All Quiet on the Western Front Chapter 2
Paul thinks of his home and the writing he used to do. Now, writing poems and plays is completely unreal to him. There is no connection for him or any of the younger men to their home. The older men had lives they will return to, but for Paul and his companions, there is nothing to return to because his life hasn't begun yet. Their lives are empty, but they are not sad.
Paul knows that Muller is very sympathetic about Kemmerich. He truly cares about him. But they all understand that Kemmerich can no longer use the boots, and Muller wants them because they no longer serve a purpose. As a foot-solider, it is better that he should have them than an orderly at the hospital. "We have lost all sense of other considerations, because they are artificial. Only the facts are real and important to us. And good boots are hard to come by." Chapter 2, pg. 21 Paul thinks back to when they first enlisted, when they were young and innocent. They were romantic and had no real plans for the future. They were just boys. But by the end of their training, they had their innocence knocked out of them by the army and its drills. There were just tools, not heroes, and even the drills they learned during training were mostly unimportant.
Topic Tracking: Innocence Lost 3
At the start of their training, Paul, Kropp, Muller, and Kemmerich were assigned to No. 9 platoon, where their commander was Corporal Himmelstoss, a short little man who was a strict and mean officer. Before the army, he was just a postman. Himmelstoss was especially mean to the boys, forcing them to do all kinds of ridiculous drills to break their spirits. He forced Paul to do things like clean the Corporal's Mess with a toothbrush. He made them clear snow with a hand-broom and a dust-pan in the cold until a superior officer stopped him. He heaped many different abuses on the boys. Finally, Paul and Kropp rebelled against him and refused to follow his orders. After that, he abused them and called them swine, but his power was gone. Through the whole training period, his abuse made the boys hard and mean, but it gave them a sense of comradeship that made the trenches of the real war survivable.

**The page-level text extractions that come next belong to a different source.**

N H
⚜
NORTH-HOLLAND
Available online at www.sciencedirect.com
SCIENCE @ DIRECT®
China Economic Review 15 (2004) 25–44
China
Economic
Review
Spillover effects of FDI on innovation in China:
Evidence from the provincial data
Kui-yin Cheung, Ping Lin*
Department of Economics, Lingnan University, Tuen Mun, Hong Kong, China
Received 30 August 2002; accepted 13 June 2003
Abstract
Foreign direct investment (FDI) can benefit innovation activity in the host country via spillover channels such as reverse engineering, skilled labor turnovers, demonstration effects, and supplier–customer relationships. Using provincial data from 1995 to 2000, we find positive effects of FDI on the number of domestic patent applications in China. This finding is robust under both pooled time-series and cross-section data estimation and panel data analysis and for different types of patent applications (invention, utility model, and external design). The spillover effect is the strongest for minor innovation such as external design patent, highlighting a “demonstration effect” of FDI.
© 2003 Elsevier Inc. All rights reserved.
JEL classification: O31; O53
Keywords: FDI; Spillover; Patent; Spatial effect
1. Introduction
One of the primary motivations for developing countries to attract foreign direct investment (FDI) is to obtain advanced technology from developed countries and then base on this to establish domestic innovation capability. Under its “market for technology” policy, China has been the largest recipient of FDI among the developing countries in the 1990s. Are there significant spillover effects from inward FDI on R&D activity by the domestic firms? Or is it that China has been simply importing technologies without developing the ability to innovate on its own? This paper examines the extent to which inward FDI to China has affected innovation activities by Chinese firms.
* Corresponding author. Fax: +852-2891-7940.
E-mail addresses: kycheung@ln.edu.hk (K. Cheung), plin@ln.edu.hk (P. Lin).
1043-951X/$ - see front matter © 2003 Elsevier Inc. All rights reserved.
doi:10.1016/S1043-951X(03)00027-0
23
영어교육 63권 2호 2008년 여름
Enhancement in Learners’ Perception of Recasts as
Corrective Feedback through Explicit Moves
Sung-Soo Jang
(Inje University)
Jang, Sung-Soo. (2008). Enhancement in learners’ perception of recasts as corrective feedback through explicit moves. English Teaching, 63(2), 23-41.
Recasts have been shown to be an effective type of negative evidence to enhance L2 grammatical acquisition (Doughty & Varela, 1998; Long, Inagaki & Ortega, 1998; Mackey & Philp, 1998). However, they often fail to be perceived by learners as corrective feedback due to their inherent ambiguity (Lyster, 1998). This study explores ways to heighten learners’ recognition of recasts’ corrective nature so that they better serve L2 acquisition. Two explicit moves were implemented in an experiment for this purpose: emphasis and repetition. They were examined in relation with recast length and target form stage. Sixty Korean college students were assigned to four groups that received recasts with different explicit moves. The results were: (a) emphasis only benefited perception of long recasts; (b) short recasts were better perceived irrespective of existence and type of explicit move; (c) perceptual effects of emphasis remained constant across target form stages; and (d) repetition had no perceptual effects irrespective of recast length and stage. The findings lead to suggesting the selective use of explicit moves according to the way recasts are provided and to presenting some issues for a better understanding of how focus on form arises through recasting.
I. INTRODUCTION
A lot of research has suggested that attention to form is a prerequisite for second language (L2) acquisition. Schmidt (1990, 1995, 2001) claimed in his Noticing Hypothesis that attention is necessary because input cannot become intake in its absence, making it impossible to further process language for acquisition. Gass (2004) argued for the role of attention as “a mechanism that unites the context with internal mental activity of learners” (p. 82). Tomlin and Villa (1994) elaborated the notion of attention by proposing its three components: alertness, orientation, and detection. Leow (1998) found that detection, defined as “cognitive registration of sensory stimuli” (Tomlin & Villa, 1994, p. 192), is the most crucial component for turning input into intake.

Paul goes to visit Kemmerich again the next morning. More wounded are flooding into the hospital. Kemmerich now knows that his foot has been amputated. Paul tries to encourage him, but Kemmerich knows he is going to die. He gives Paul his boots to give to Muller. Paul stays by him, sad that someone he grew up with is dying so horribly. He has seen death before, but it is harder when it is an old friend. Kemmerich slowly fades, barely talking. Finally, when he begins to die, Paul goes to get a doctor. The doctor passes him off to an orderly, because he has no time to look at Kemmerich. The orderly indifferently tells Paul that Kemmerich is the seventeenth to die that day. Paul takes his things and leaves. On his way back to camp, he feels the breeze in his face and begins to run, angry at Kemmerich's death but happy to be alive himself. At camp, he gives Muller the boots, and they drink rum and tea.